(“hope is a thing with feathers” courtesy of Rick&Brenda Beerhorst)
Day 8 – I spent a lot of time yesterday thinking about hope. In a book I’m reading called, Grit, author Angela Duckworth follows up her discussion of optimism with a discussion of hope. She says there is a science behind hope. “This growth mindset, the belief that people are designed for change and growth, is what disposes people to be resilient when things don’t go well.”
So much of what happens to us is because of what we believe can happen. Hope.
When I think of hope, I see the word YES in my mind’s eye. The first title I had for this blog was actually: 30 Days to Saying Yes. For me, hope has been fueled by a million minute decisions to say yes instead of no. I see YES as being open to the idea that there is a solution to a problem or another approach to a shitty feeling. It’s hard, but like I said, every single time I catch myself thinking pessimistically, I try to remind myself that I can decide how to approach what I’m experiencing.
Duckworth reports that optimists “are just as likely to encounter bad events as pessimists. Where they diverge is in their explanations: optimists habitually search for temporary and specific causes to their suffering, whereas pessimists assume permanent and pervasive causes are to blame.”

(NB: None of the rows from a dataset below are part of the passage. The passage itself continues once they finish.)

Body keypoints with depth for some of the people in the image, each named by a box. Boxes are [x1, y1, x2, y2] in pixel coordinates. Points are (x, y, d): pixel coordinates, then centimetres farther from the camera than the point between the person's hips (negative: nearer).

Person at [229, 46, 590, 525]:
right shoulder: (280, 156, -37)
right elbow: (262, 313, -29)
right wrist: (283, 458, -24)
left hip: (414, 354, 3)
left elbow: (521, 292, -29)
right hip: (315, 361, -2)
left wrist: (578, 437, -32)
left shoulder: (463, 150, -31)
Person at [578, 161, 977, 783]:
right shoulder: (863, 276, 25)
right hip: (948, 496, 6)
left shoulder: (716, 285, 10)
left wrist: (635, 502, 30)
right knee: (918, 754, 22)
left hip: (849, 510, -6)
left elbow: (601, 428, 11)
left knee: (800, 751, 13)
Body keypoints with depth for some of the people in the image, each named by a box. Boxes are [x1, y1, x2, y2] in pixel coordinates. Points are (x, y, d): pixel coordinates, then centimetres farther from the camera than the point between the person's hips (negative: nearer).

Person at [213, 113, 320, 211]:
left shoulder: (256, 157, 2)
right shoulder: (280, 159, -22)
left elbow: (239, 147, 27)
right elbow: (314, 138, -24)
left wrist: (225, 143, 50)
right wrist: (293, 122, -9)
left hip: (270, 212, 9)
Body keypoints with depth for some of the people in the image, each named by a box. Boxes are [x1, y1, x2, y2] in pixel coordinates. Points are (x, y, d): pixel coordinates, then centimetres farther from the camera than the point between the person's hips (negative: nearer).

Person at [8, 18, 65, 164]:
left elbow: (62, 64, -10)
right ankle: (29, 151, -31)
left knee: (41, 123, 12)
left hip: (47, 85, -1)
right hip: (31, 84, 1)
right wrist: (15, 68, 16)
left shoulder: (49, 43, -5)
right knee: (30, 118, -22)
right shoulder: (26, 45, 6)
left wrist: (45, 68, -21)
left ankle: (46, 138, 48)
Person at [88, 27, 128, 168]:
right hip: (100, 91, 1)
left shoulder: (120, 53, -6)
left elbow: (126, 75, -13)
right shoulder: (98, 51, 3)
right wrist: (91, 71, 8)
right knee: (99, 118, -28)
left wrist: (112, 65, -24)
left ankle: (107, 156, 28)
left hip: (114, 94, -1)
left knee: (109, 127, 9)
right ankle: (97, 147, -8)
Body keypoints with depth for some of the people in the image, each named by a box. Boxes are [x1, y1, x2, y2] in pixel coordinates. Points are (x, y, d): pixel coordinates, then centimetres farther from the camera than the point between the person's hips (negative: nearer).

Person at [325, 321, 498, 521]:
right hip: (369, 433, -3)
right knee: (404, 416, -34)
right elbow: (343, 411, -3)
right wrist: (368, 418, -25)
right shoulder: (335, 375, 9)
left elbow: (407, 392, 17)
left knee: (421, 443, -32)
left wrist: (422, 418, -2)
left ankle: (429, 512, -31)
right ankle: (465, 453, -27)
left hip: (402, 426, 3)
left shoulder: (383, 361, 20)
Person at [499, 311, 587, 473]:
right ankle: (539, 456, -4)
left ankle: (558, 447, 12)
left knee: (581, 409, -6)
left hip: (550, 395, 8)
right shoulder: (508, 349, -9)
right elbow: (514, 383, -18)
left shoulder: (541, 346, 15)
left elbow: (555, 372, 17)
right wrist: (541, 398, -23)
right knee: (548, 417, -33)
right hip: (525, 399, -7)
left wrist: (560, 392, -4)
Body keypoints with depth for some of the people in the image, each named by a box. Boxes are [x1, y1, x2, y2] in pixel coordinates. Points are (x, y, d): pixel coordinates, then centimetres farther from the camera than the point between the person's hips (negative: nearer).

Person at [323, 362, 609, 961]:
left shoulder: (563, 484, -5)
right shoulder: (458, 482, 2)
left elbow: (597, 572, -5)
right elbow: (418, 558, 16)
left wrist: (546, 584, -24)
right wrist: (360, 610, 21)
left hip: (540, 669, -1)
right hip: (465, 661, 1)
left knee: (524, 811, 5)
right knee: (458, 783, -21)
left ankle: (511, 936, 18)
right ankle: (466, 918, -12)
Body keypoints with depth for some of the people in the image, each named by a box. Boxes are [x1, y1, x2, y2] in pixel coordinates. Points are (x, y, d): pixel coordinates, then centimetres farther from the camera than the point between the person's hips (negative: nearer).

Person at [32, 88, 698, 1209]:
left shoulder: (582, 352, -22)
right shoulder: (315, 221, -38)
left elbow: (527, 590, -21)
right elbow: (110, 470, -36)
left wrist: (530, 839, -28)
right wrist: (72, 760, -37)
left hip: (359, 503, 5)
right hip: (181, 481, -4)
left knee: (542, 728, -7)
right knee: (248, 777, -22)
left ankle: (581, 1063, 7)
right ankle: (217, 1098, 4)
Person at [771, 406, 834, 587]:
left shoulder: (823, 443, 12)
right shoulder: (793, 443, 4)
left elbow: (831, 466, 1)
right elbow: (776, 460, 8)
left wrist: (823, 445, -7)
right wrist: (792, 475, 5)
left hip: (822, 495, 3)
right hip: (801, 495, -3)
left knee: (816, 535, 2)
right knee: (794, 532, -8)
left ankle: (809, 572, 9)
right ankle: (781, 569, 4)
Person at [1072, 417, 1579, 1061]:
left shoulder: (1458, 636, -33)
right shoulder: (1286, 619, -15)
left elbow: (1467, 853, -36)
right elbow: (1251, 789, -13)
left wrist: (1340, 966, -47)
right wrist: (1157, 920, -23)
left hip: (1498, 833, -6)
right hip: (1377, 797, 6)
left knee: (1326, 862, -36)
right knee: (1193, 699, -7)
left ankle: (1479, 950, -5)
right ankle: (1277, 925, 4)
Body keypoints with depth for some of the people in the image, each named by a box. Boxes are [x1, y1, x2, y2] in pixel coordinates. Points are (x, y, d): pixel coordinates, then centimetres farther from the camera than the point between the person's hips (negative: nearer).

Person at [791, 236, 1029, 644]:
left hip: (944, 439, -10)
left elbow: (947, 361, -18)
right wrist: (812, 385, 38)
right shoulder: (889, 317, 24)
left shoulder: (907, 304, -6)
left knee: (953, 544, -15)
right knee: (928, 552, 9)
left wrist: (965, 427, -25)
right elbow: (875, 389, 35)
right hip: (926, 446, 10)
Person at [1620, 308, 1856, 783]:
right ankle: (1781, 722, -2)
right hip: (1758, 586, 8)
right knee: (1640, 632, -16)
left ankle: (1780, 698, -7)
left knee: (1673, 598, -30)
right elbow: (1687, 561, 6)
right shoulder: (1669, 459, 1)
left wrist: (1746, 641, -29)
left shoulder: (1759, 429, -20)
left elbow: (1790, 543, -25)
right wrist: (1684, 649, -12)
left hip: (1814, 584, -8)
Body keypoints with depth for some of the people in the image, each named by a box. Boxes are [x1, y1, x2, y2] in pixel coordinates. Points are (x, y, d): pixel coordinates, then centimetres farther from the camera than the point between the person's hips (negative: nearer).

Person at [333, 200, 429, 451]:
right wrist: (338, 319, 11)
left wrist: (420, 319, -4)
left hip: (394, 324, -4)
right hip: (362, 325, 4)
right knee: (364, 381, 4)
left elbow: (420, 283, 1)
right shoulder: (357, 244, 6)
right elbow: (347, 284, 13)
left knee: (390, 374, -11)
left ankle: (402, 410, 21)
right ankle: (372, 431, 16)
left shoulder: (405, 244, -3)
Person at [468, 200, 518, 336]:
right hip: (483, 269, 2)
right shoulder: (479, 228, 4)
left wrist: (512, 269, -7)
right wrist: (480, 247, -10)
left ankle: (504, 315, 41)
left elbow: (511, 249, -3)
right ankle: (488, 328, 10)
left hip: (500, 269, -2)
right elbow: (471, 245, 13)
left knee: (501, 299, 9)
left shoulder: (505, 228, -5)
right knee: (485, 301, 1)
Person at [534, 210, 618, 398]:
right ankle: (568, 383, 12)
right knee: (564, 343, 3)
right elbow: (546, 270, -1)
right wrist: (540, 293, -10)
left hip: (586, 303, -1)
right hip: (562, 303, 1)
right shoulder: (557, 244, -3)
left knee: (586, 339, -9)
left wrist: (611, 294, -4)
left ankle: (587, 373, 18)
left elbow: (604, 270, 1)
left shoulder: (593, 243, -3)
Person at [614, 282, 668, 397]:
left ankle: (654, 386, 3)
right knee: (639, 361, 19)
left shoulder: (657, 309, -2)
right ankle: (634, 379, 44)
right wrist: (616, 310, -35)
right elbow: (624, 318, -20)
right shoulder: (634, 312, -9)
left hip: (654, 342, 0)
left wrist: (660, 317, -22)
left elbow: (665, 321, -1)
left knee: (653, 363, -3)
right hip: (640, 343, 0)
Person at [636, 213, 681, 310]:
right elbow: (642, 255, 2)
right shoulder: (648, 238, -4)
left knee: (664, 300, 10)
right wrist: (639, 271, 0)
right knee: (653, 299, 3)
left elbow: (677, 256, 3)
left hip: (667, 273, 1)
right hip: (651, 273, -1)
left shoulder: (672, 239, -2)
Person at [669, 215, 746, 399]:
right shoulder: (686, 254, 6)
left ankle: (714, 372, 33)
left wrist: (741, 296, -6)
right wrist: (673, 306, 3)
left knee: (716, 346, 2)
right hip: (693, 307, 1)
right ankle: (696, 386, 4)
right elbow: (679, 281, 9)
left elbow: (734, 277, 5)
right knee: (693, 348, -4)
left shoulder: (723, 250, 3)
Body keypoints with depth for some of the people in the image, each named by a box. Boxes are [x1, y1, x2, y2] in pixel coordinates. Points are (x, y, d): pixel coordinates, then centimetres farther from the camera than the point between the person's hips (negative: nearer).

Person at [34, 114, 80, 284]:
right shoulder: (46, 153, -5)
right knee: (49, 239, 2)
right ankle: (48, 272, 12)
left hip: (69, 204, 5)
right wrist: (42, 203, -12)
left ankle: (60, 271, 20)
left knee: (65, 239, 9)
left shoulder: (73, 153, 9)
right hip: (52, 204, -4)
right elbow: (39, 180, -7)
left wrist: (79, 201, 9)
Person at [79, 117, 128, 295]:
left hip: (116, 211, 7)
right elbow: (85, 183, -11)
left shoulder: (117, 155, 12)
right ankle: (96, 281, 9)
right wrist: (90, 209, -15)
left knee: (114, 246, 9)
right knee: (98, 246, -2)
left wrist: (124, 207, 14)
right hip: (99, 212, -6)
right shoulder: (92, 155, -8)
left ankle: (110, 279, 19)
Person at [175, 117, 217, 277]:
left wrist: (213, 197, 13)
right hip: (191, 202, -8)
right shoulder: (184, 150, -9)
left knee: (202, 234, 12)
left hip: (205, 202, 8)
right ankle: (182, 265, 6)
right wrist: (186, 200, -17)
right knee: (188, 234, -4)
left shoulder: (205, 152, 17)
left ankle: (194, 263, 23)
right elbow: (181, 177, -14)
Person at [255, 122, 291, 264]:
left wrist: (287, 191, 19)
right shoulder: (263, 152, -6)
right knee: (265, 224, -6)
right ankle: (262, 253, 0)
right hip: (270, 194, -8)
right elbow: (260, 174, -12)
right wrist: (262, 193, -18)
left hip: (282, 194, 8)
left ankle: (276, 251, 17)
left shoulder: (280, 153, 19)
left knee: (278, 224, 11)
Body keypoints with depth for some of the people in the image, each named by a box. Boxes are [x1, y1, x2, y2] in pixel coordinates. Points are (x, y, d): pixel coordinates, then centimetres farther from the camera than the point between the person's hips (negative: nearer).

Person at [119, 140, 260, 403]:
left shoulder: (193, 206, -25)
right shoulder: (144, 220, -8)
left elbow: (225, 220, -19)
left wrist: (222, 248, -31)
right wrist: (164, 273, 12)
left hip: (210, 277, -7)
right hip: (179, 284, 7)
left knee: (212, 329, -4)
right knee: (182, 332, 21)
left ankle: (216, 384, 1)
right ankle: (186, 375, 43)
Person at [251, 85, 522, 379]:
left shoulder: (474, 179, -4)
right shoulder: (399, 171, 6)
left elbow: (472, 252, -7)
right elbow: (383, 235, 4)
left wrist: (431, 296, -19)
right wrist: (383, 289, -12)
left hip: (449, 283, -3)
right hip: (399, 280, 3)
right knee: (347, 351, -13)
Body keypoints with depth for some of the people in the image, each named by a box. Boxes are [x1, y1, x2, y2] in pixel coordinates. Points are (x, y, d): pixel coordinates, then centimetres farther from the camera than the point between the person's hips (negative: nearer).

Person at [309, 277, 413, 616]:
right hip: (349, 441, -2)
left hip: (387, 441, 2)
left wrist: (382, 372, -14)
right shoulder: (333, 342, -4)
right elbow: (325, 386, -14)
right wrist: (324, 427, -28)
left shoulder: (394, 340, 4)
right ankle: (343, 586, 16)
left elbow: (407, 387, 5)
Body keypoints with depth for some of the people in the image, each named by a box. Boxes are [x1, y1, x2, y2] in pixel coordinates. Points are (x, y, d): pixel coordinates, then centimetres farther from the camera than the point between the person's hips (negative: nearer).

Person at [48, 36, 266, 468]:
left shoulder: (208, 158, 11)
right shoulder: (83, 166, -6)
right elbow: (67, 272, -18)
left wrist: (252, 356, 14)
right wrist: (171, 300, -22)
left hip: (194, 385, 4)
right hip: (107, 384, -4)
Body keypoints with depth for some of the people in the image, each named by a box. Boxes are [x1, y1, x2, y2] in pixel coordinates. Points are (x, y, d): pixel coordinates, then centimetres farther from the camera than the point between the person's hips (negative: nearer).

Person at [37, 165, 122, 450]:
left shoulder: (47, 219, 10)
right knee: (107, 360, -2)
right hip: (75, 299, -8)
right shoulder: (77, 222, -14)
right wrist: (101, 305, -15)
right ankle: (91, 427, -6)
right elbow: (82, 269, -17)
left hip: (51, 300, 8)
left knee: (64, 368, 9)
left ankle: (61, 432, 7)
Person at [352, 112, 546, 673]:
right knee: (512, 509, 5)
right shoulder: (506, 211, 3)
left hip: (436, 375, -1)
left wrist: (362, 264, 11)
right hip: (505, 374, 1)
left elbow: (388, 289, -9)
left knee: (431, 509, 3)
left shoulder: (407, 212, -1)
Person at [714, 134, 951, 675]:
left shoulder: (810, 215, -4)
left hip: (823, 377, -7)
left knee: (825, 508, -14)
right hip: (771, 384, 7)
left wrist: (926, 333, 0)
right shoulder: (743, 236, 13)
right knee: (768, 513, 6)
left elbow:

Why would you be hopeful when your problem looks like a room with no door? What if you start by deciding that the room could or could not have a door?
Yesterday, my friend told me about her bummer tarot card reading. She explained how she pulled two so-so cards and then a disappointing third. It was the Two of Swords, which looks like a giant X. She said, it has different meanings, but she reads it as a big ole NO. The question she brought to the cards was about love and if it’s something she’ll encounter on her trip to Scotland at the end of the month. The big X took the wind right out of that sail.
It reminded me of all of the times I’d gone out to a bar or party, hoping to meet someone. As soon as I’d show up and quickly scoped the scene, my heart would drop and I’d regret bothering to put on eyeliner and unwalkable shoes.
Or, how another friend recently put it so aptly, “Just once I’d like to meet my future wife on a cross-country flight.”
About the X card, I said to my friend, “Maybe this is the universe’s way of taking your expectations out of your trip. Then, you can go into it totally open.”
She said, “I’m open to the card being true, but I’m also open to it being not true.”
Later, I sat down to listen to a podcast by one of my favorite spiritual thinker/enlightened individual/practitioner of mindfulness, Tara Brach. Because I’ve struck a synchronicity jackpot lately, the most recent episode was on the subject of, you guessed it, hope! It’s titled, “How hope can heal and free us.”
Seriously, I believe it can.
Brach talks about different types of hope. For example, the ego’s hope, what she calls the shadow side of hope, is when we grasp at things and set our hopes onto one specific outcomes, how this “robs us of the current moment.”
The moment is expansive with possibilities, but it is easy to attach to one that thing we really want and think there is only one path to achieving it. She says, real hope, the kind that expands us, means being ok with it not happening (whatever it might be).
Since normal life is composed of valleys and peaks, or as my sister says, “good shit usually follows bad shit,” and the reverse, hope has to transcend the day to day.
I see this as being about the moment, but not attaching too much the particulars: a romantic fling you didn’t see coming, a trip abroad a few weeks away, a party with so many people you think you might fall in love a hundred times, OR a party where you meet no one and wish you hadn’t put on long-wear lipstick, or a job you didn’t get that you really wanted, or drawing a big X from the cards when you wanted the tarot version of a green light.